"Complexity And Creativity In Organizations" by Ralph D. Stacey (Berrett-Koehler 1996), completed this morning, is the closest I've found in managerial/systems studies to accurately describe King Crimson's "way of doing things" on a functional level. The language is academic but, for anyone willing, this is one way of describing the MO of this strange beast Crim. Chapter Ten is also one way of figuring out if Fripp is "the bandleader" or not. David Wilkins might be interested. Or not.
"C&CIO" is an application of the science of complexity & psychodynamic research to management & organisation studies.

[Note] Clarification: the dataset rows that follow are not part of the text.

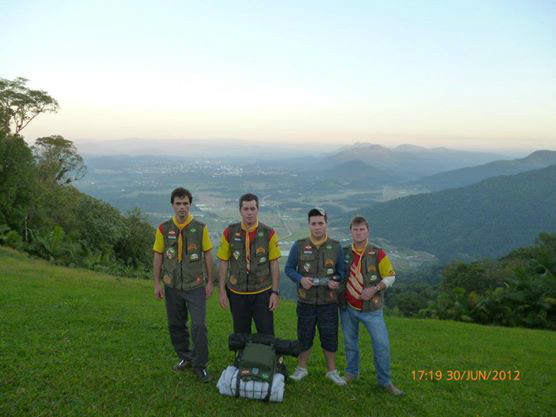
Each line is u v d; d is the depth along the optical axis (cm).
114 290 1309
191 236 488
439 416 502
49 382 462
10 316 713
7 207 2536
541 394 661
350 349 552
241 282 489
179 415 423
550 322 1669
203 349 500
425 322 1352
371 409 489
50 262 2069
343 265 515
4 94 3744
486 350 968
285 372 502
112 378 486
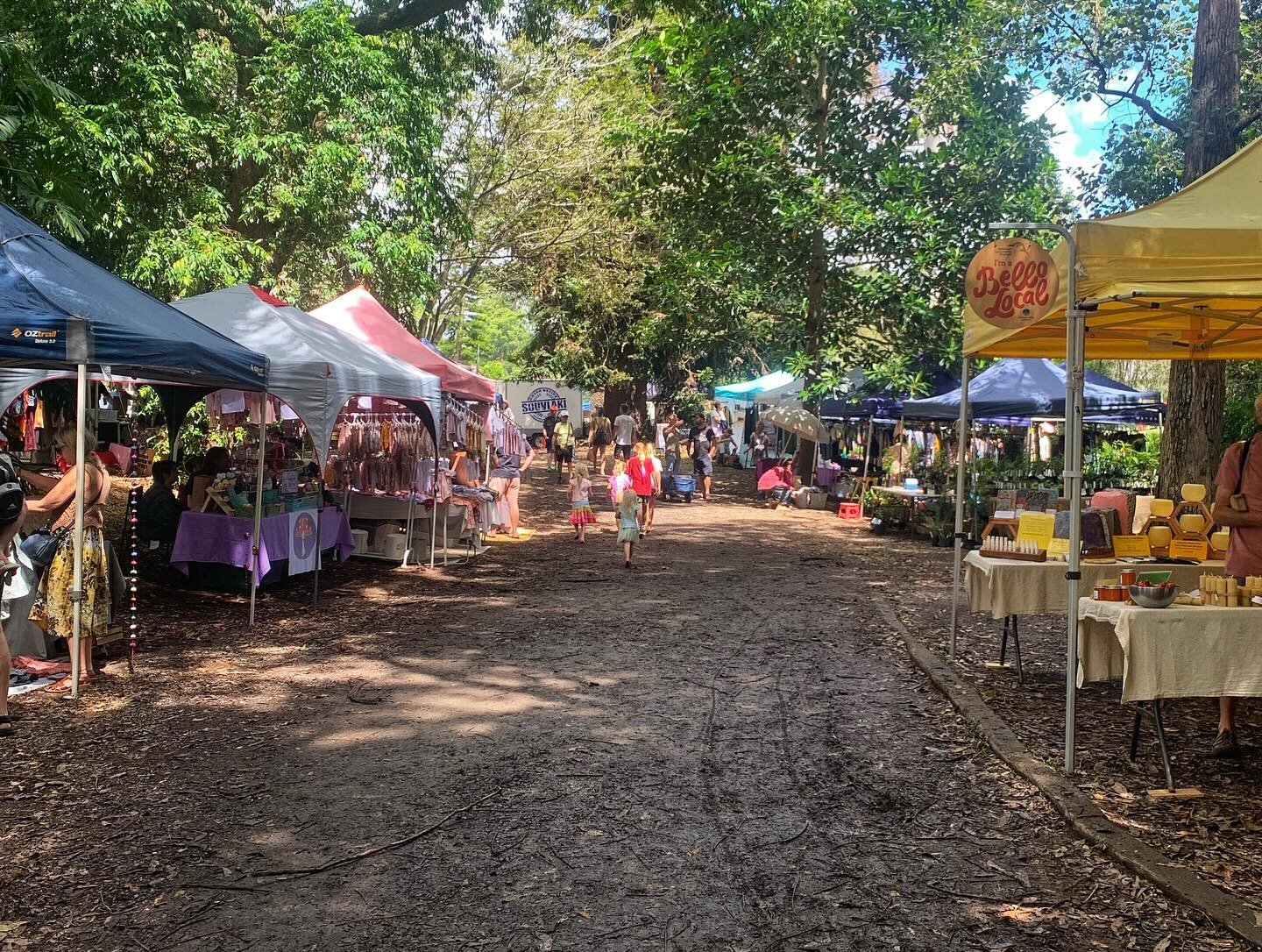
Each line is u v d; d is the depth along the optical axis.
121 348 6.90
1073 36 15.64
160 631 8.77
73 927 3.64
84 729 6.03
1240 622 5.11
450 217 19.31
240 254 16.06
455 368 13.62
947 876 4.11
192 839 4.43
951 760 5.60
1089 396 16.92
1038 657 8.15
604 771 5.37
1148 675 5.02
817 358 20.94
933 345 20.30
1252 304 6.20
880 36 20.61
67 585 6.79
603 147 24.59
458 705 6.66
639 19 23.39
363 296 13.77
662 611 10.17
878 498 18.36
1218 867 4.09
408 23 17.84
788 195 20.50
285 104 15.74
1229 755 5.52
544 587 11.55
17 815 4.69
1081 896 3.91
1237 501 5.59
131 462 14.95
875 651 8.41
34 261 7.02
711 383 35.91
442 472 13.25
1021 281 5.92
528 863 4.21
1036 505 8.16
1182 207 5.45
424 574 12.34
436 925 3.68
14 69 10.92
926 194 20.50
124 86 13.95
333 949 3.50
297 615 9.67
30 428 15.11
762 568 13.40
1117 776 5.21
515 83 24.88
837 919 3.74
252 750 5.68
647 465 16.94
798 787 5.16
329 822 4.63
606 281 27.11
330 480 13.45
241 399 12.13
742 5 19.55
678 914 3.78
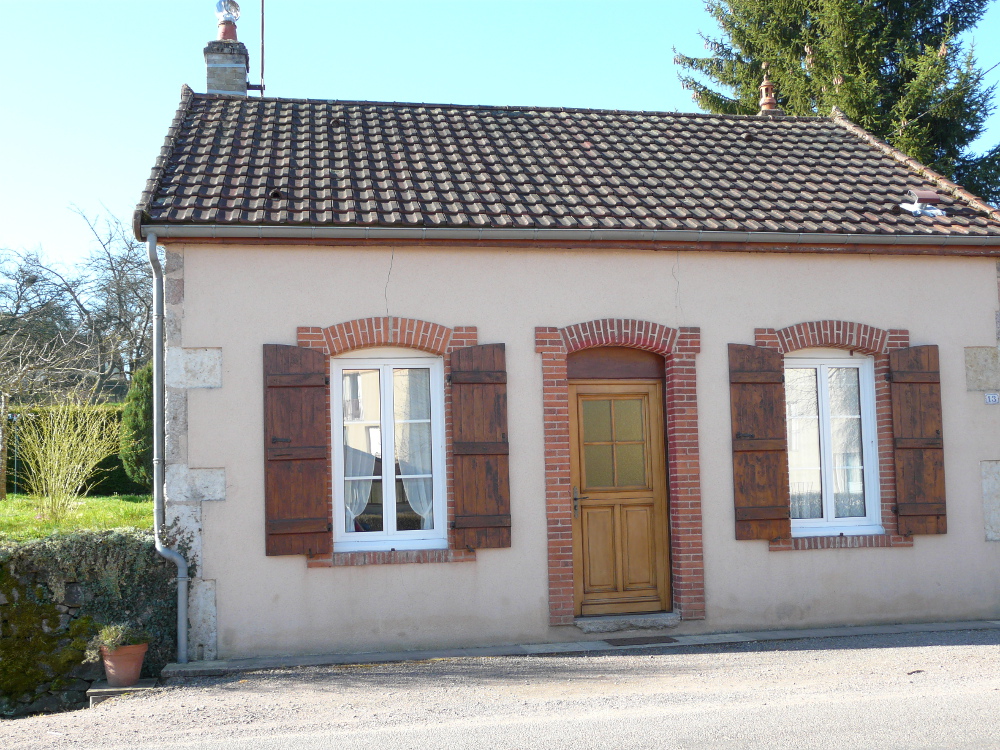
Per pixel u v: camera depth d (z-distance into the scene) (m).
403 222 8.50
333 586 8.34
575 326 9.00
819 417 9.74
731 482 9.21
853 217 9.85
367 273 8.66
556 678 7.29
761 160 11.47
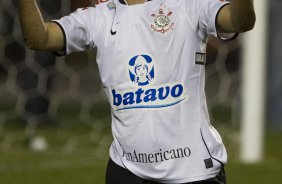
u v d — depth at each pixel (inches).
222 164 401.1
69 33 409.1
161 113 392.5
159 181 399.2
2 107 1284.4
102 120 1183.6
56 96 1259.2
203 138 394.3
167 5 397.4
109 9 410.9
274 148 956.0
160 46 392.5
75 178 737.6
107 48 403.2
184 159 393.7
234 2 360.5
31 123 1107.9
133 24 398.3
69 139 997.8
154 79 393.1
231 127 1083.9
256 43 799.1
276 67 1111.6
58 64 1123.9
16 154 872.9
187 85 392.2
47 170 772.6
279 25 1088.8
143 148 397.1
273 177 749.3
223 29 378.6
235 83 1331.2
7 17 1309.1
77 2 972.6
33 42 400.5
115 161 411.5
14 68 1318.9
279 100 1123.3
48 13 1025.5
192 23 392.5
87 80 1499.8
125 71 398.0
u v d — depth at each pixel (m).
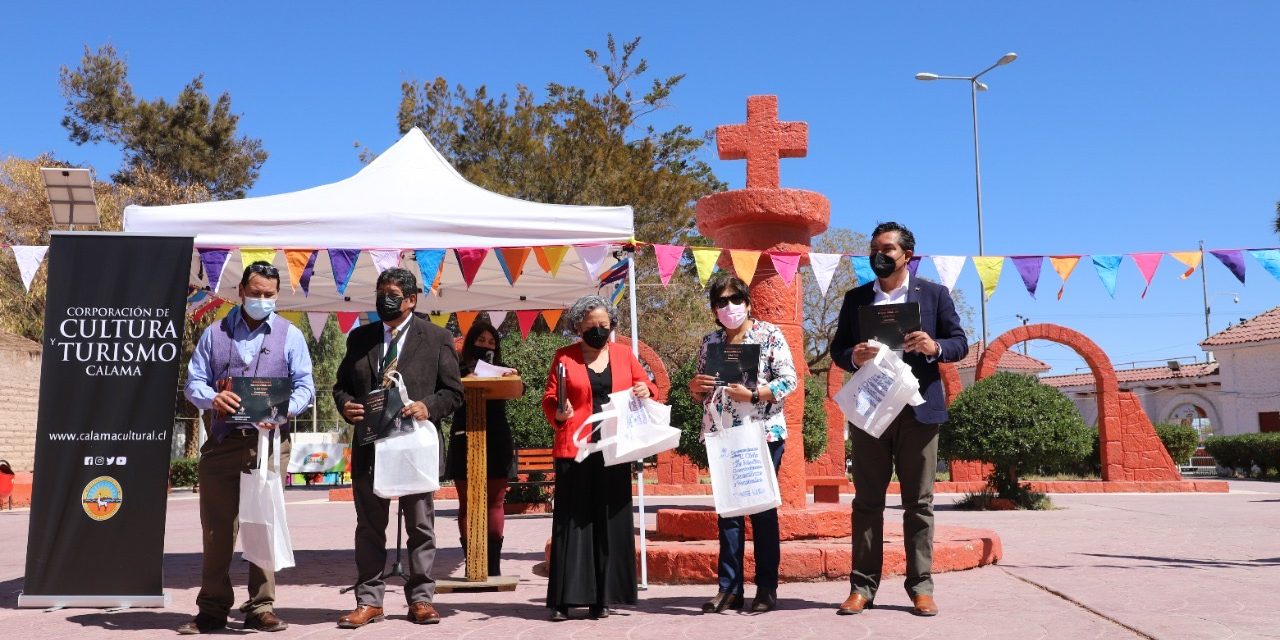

This continues the subject matter of my reading while here in Nashville, but relates it to an area of my own experience - 30 years of King Crimson. Consequently, it's not so much surprise as reinforcement. The surprise is that management studies have taken so long to get to this. Here are a few quotes from Prof. Stacey:"The system produces patterns in behaviour; it consists of a network of agents driven by iterative nonlinear feedback to produce unknowable outcomes that have pattern. Complex adaptive systems have an inherent order that is simply waiting to be unfolded through the experience of the system, but no one can know what that order will be until, in fact, it does unfold in real time. In certain conditions, left to self-organise in what looks like a mess with no apparent order, agents interacting in a system can produce, not anarchy, but creative new outcomes that none of them ever dreamed of" (p.13).
Anyone agree with the view that King Crimson looks like a mess with no apparent order but produces creative new outcomes that no-one ever dreamed of? One (for Orn) which follows the above:"The price for (this) freedom is an inability to know the final destination or to be in control of the journey".
"The process of extraordinary management ? is a creatively destructive one that may ultimately lead to replacement of at least some parts of the current dominant schema" (p.195).
"Potential and effective complexity together amount to a form of bounded instability" (p.285/6).
The emphasis I'd place here is on the word "bounded" and the word I'd use is "contained".
Prof. Stacey places a lot of attention on the shadow side of organisation, his usage not, I think, in the Jungian sense but closer in meaning to "unofficial". He refers to a strategy I deliberately employed within Polydor while in New York during the "Exposure" period (1978-79): deal with the shadow side of the organisation to bypass the formal part of Polydor.
Hooter is continuing to croak, and hoot, next door.
Toyah and the company of Peter Pan are teching at this moment in Canterbury. The show opens on Thursday and they are currently a day behind, she says. As Peter, Toyah flies about the stage. I hope the operators don't fly her into walls, as they did in Wimbledon in 1993. She'd come home with bruises from her latest encounter with the window frame. Well, that's quite close to the window. Actually, you don't get much closer than that. When we spoke this (my just up) morning Toyah was so excited that I'd be back this Saturday. "Oh luvvy I don't leave until December 17th.". Wrong Saturday. Ouch.
Paul Richards has called. It's looking likely that The CGT & RF will play in Japan during March 2000. Maybe Soundscapes are returning to an uncaring world!
We didn't manage to satisfactorily nail the form of "Power Rock Song" although we developed a new bridge which stomps, but the song's character is eluding us.
So, then off to Loco Lupe's to celebrate the birthday of Mrs. Elvis Goodbread with her and Graham Elvis. The power of the Monster Margarita fluctuates from visit to visit. Tonight's had less kick than on some occasions, which was fine with me. Then back to Basement Belew and personal practising of "Larks' V".